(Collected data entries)
☆ ☆ ☆ ☆

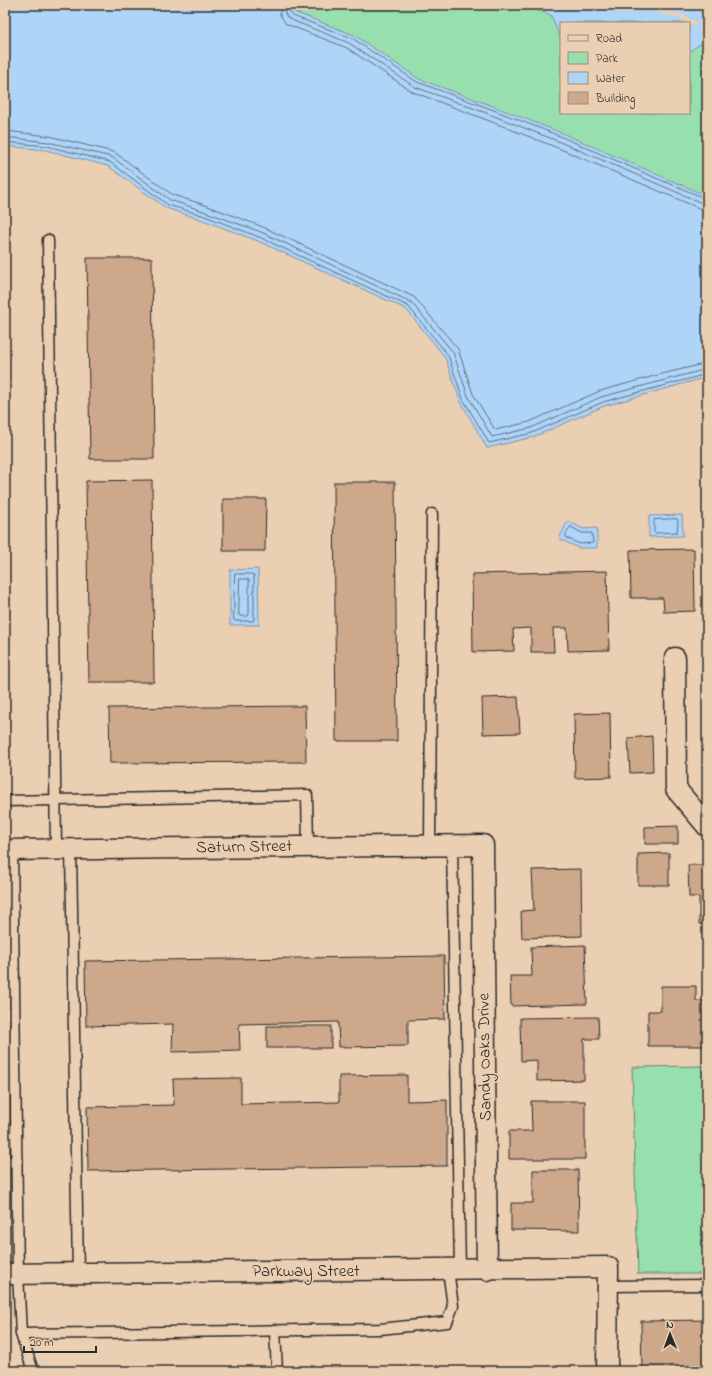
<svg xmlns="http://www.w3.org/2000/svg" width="712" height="1376" font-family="'Indie Flower',sans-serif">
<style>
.green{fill:#98dfae;stroke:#62856c;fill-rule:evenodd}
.water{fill:#aed5f8;stroke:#7a91a6}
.pier{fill:#ebcfb2}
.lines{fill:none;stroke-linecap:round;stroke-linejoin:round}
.shore{stroke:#5f6f7d;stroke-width:1}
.building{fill:#cda88b;stroke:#2b2b2b}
.lane-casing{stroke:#2b2b2b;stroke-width:13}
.street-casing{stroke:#2b2b2b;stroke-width:23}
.lane{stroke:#ebcfb2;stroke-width:10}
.street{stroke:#ebcfb2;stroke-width:20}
.labels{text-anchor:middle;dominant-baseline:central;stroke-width:3;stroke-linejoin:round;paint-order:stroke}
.street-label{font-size:17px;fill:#2b2b2b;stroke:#ebcfb2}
</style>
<rect width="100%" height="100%" fill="#ebcfb2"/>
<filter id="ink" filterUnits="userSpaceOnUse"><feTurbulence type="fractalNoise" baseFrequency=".025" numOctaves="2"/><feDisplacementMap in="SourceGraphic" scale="8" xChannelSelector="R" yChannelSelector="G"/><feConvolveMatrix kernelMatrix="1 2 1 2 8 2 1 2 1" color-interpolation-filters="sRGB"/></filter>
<g filter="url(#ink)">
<g class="green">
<path d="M293 5H531L707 24V198L376 62 293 13ZM561 23H689V113H561Z"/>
<path d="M707 1066V1274H638L632 1067Z"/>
</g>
<g class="water">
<path d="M5 5H295L294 12 354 35 419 79 493 106 564 134 707 196V377L604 406 533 437 487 448 460 400 445 357 406 309 258 241 200 219 166 208 108 166 46 150 5 146Z"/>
<path d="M523 5H707V39L689 52V23H561V39L551 15Z"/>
<path d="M682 515 683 536 649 537V516Z"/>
<path d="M568 521 583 529 597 528V548H579L559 539Z"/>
<path d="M258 569 259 625H230V570Z"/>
</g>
<path class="pier" d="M653 6 681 14 697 22 695 27 678 18 651 10Z"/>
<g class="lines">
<g class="shore">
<path d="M280 5V15L286 24 347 48 413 92 487 120 558 148 701 209 707 210"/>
<path d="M286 5 285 14 289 19 349 43 415 87 489 114 560 142 702 203 707 204"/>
<path d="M291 5 290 12 293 16 352 38 417 82 491 109 562 137 656 178 707 199"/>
<path d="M5 131 49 136 114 152 173 195 205 205 263 227 414 297 458 349 473 394 495 430 529 422 600 391 654 376 707 363"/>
<path d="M5 137 48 142 112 157 170 200 203 211 261 232 411 302 453 352 468 396 492 437 531 428 601 397 707 369"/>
<path d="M5 142 47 146 110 162 168 205 202 215 259 237 408 306 448 355 463 399 489 443 532 433 603 402 707 374"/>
<path d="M677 519 678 521 677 532 655 533 654 532V520Z"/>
<path d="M571 527 582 533H592L593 543 580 544 566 538C565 535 568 528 571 527Z"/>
<path d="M235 574H252L254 575V619L253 621H236L234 620Z"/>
<path d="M240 579H247L249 580V614L248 616H241L239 615Z"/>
</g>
</g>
<g class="building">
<path d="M87 258H152L154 459H90Z"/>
<path d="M152 480 154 682H89L86 481Z"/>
<path d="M334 482H395L397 741H336Z"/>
<path d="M5 483 8 680H5Z"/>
<path d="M223 499H266L265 551H223Z"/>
<path d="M694 549 695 611 664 612 663 598H631L630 550Z"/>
<path d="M607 571 609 650 568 651 567 628H553L554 652H531V628L513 629 514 651 473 652 472 574Z"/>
<path d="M518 697 520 733 483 734 482 698Z"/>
<path d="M305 706 306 762 110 763 109 708Z"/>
<path d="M610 713 611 777 575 778 574 714Z"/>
<path d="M652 736 653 772 630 773 628 738Z"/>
<path d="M678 826V844H645V827Z"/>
<path d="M669 853V885H638V854Z"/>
<path d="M688 865H707V924H699V897H689Z"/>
<path d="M581 869 582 936 522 938 521 911 534 910 532 870Z"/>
<path d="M585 945 587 1004 511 1006 510 976H532L531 947Z"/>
<path d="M444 956 445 1019 408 1020V1046L339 1047 338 1022 239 1024 240 1050 172 1052 173 1024 86 1026 85 961Z"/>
<path d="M661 986H696V1001H707V1046H648V1011H661Z"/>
<path d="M598 1017 599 1039H584V1080L537 1081V1060L521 1061 520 1018Z"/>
<rect x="267" y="1026" width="64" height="22"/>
<path d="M407 1075V1101L447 1100V1166L88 1171 87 1107 174 1105 173 1079 241 1078V1104L339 1102V1076Z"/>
<path d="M531 1101H585V1159H509V1131H532Z"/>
<path d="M533 1170H578L579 1231 511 1230V1203H533Z"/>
<path d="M707 1320V1371H642L641 1321Z"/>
</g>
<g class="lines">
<g class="lane-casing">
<g id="lane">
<path d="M48 240 56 849"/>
<path d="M5 801 307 795 308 847"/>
<path d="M452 845 460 1270"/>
<path d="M430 846 432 514"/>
<path d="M71 849 78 1273"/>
<path d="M12 850 18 1273 21 1334 380 1329 447 1322 453 1306 448 1270"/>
<path d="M5 1162 17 1161"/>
<path d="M608 1286 707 1285"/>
<path d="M275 1330 277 1371"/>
<path d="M21 1334 33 1371"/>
</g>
</g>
<g class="street-casing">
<g id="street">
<path d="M675 658 676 789 707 826"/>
<path d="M5 850 483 845 487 1270"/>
<path d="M5 1274 608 1267 607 1371"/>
</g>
</g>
<use href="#lane" class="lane"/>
<use href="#street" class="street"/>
</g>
</g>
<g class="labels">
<g class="street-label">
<text transform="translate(244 847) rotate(-1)">Saturn Street</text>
<text transform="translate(485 1057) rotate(-91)">Sandy Oaks Drive</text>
<text x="306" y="1271">Parkway Street</text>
</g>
</g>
<rect width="712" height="1376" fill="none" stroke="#ebcfb2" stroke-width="20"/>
<rect x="10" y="10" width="692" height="1356" fill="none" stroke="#2b2b2b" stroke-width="1.5" filter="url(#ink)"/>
<rect x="560" y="22" width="130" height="92" fill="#ebcfb2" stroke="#9e8d7c"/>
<rect x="568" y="35" width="20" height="6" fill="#ebcfb2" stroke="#9e8d7c"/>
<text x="596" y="42" font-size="12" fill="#2b2b2b">Road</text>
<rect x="568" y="52" width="20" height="12" fill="#98dfae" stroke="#9e8d7c"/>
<text x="596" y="62" font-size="12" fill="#2b2b2b">Park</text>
<rect x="568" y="72" width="20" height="12" fill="#aed5f8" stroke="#9e8d7c"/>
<text x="596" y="82" font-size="12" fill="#2b2b2b">Water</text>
<rect x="568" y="92" width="20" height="12" fill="#cda88b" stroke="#9e8d7c"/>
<text x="596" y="102" font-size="12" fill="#2b2b2b">Building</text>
<g transform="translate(670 1334) rotate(359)" stroke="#ebcfb2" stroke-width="3" paint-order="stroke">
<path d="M0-3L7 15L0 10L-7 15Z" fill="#2b2b2b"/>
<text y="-6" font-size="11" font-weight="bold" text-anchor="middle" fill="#2b2b2b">N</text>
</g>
<path d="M24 1346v6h72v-6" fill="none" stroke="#2b2b2b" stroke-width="2"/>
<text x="30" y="1346" font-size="12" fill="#2b2b2b" stroke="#ebcfb2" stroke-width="3" paint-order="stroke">20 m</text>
</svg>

☆ ☆ ☆ ☆

Required action: All the lines above must be written out exactly, without a single picture.

The completed task:
<svg xmlns="http://www.w3.org/2000/svg" width="712" height="1376" font-family="'Indie Flower',sans-serif">
<style>
.green{fill:#98dfae;stroke:#62856c;fill-rule:evenodd}
.water{fill:#aed5f8;stroke:#7a91a6}
.pier{fill:#ebcfb2}
.lines{fill:none;stroke-linecap:round;stroke-linejoin:round}
.shore{stroke:#5f6f7d;stroke-width:1}
.building{fill:#cda88b;stroke:#2b2b2b}
.lane-casing{stroke:#2b2b2b;stroke-width:13}
.street-casing{stroke:#2b2b2b;stroke-width:23}
.lane{stroke:#ebcfb2;stroke-width:10}
.street{stroke:#ebcfb2;stroke-width:20}
.labels{text-anchor:middle;dominant-baseline:central;stroke-width:3;stroke-linejoin:round;paint-order:stroke}
.street-label{font-size:17px;fill:#2b2b2b;stroke:#ebcfb2}
</style>
<rect width="100%" height="100%" fill="#ebcfb2"/>
<filter id="ink" filterUnits="userSpaceOnUse"><feTurbulence type="fractalNoise" baseFrequency=".025" numOctaves="2"/><feDisplacementMap in="SourceGraphic" scale="8" xChannelSelector="R" yChannelSelector="G"/><feConvolveMatrix kernelMatrix="1 2 1 2 8 2 1 2 1" color-interpolation-filters="sRGB"/></filter>
<g filter="url(#ink)">
<g class="green">
<path d="M293 5H531L707 24V198L376 62 293 13ZM561 23H689V113H561Z"/>
<path d="M707 1066V1274H638L632 1067Z"/>
</g>
<g class="water">
<path d="M5 5H295L294 12 354 35 419 79 493 106 564 134 707 196V377L604 406 533 437 487 448 460 400 445 357 406 309 258 241 200 219 166 208 108 166 46 150 5 146Z"/>
<path d="M523 5H707V39L689 52V23H561V39L551 15Z"/>
<path d="M682 515 683 536 649 537V516Z"/>
<path d="M568 521 583 529 597 528V548H579L559 539Z"/>
<path d="M258 569 259 625H230V570Z"/>
</g>
<path class="pier" d="M653 6 681 14 697 22 695 27 678 18 651 10Z"/>
<g class="lines">
<g class="shore">
<path d="M280 5V15L286 24 347 48 413 92 487 120 558 148 701 209 707 210"/>
<path d="M286 5 285 14 289 19 349 43 415 87 489 114 560 142 702 203 707 204"/>
<path d="M291 5 290 12 293 16 352 38 417 82 491 109 562 137 656 178 707 199"/>
<path d="M5 131 49 136 114 152 173 195 205 205 263 227 414 297 458 349 473 394 495 430 529 422 600 391 654 376 707 363"/>
<path d="M5 137 48 142 112 157 170 200 203 211 261 232 411 302 453 352 468 396 492 437 531 428 601 397 707 369"/>
<path d="M5 142 47 146 110 162 168 205 202 215 259 237 408 306 448 355 463 399 489 443 532 433 603 402 707 374"/>
<path d="M677 519 678 521 677 532 655 533 654 532V520Z"/>
<path d="M571 527 582 533H592L593 543 580 544 566 538C565 535 568 528 571 527Z"/>
<path d="M235 574H252L254 575V619L253 621H236L234 620Z"/>
<path d="M240 579H247L249 580V614L248 616H241L239 615Z"/>
</g>
</g>
<g class="building">
<path d="M87 258H152L154 459H90Z"/>
<path d="M152 480 154 682H89L86 481Z"/>
<path d="M334 482H395L397 741H336Z"/>
<path d="M5 483 8 680H5Z"/>
<path d="M223 499H266L265 551H223Z"/>
<path d="M694 549 695 611 664 612 663 598H631L630 550Z"/>
<path d="M607 571 609 650 568 651 567 628H553L554 652H531V628L513 629 514 651 473 652 472 574Z"/>
<path d="M518 697 520 733 483 734 482 698Z"/>
<path d="M305 706 306 762 110 763 109 708Z"/>
<path d="M610 713 611 777 575 778 574 714Z"/>
<path d="M652 736 653 772 630 773 628 738Z"/>
<path d="M678 826V844H645V827Z"/>
<path d="M669 853V885H638V854Z"/>
<path d="M688 865H707V924H699V897H689Z"/>
<path d="M581 869 582 936 522 938 521 911 534 910 532 870Z"/>
<path d="M585 945 587 1004 511 1006 510 976H532L531 947Z"/>
<path d="M444 956 445 1019 408 1020V1046L339 1047 338 1022 239 1024 240 1050 172 1052 173 1024 86 1026 85 961Z"/>
<path d="M661 986H696V1001H707V1046H648V1011H661Z"/>
<path d="M598 1017 599 1039H584V1080L537 1081V1060L521 1061 520 1018Z"/>
<rect x="267" y="1026" width="64" height="22"/>
<path d="M407 1075V1101L447 1100V1166L88 1171 87 1107 174 1105 173 1079 241 1078V1104L339 1102V1076Z"/>
<path d="M531 1101H585V1159H509V1131H532Z"/>
<path d="M533 1170H578L579 1231 511 1230V1203H533Z"/>
<path d="M707 1320V1371H642L641 1321Z"/>
</g>
<g class="lines">
<g class="lane-casing">
<g id="lane">
<path d="M48 240 56 849"/>
<path d="M5 801 307 795 308 847"/>
<path d="M452 845 460 1270"/>
<path d="M430 846 432 514"/>
<path d="M71 849 78 1273"/>
<path d="M12 850 18 1273 21 1334 380 1329 447 1322 453 1306 448 1270"/>
<path d="M5 1162 17 1161"/>
<path d="M608 1286 707 1285"/>
<path d="M275 1330 277 1371"/>
<path d="M21 1334 33 1371"/>
</g>
</g>
<g class="street-casing">
<g id="street">
<path d="M675 658 676 789 707 826"/>
<path d="M5 850 483 845 487 1270"/>
<path d="M5 1274 608 1267 607 1371"/>
</g>
</g>
<use href="#lane" class="lane"/>
<use href="#street" class="street"/>
</g>
</g>
<g class="labels">
<g class="street-label">
<text transform="translate(244 847) rotate(-1)">Saturn Street</text>
<text transform="translate(485 1057) rotate(-91)">Sandy Oaks Drive</text>
<text x="306" y="1271">Parkway Street</text>
</g>
</g>
<rect width="712" height="1376" fill="none" stroke="#ebcfb2" stroke-width="20"/>
<rect x="10" y="10" width="692" height="1356" fill="none" stroke="#2b2b2b" stroke-width="1.5" filter="url(#ink)"/>
<rect x="560" y="22" width="130" height="92" fill="#ebcfb2" stroke="#9e8d7c"/>
<rect x="568" y="35" width="20" height="6" fill="#ebcfb2" stroke="#9e8d7c"/>
<text x="596" y="42" font-size="12" fill="#2b2b2b">Road</text>
<rect x="568" y="52" width="20" height="12" fill="#98dfae" stroke="#9e8d7c"/>
<text x="596" y="62" font-size="12" fill="#2b2b2b">Park</text>
<rect x="568" y="72" width="20" height="12" fill="#aed5f8" stroke="#9e8d7c"/>
<text x="596" y="82" font-size="12" fill="#2b2b2b">Water</text>
<rect x="568" y="92" width="20" height="12" fill="#cda88b" stroke="#9e8d7c"/>
<text x="596" y="102" font-size="12" fill="#2b2b2b">Building</text>
<g transform="translate(670 1334) rotate(359)" stroke="#ebcfb2" stroke-width="3" paint-order="stroke">
<path d="M0-3L7 15L0 10L-7 15Z" fill="#2b2b2b"/>
<text y="-6" font-size="11" font-weight="bold" text-anchor="middle" fill="#2b2b2b">N</text>
</g>
<path d="M24 1346v6h72v-6" fill="none" stroke="#2b2b2b" stroke-width="2"/>
<text x="30" y="1346" font-size="12" fill="#2b2b2b" stroke="#ebcfb2" stroke-width="3" paint-order="stroke">20 m</text>
</svg>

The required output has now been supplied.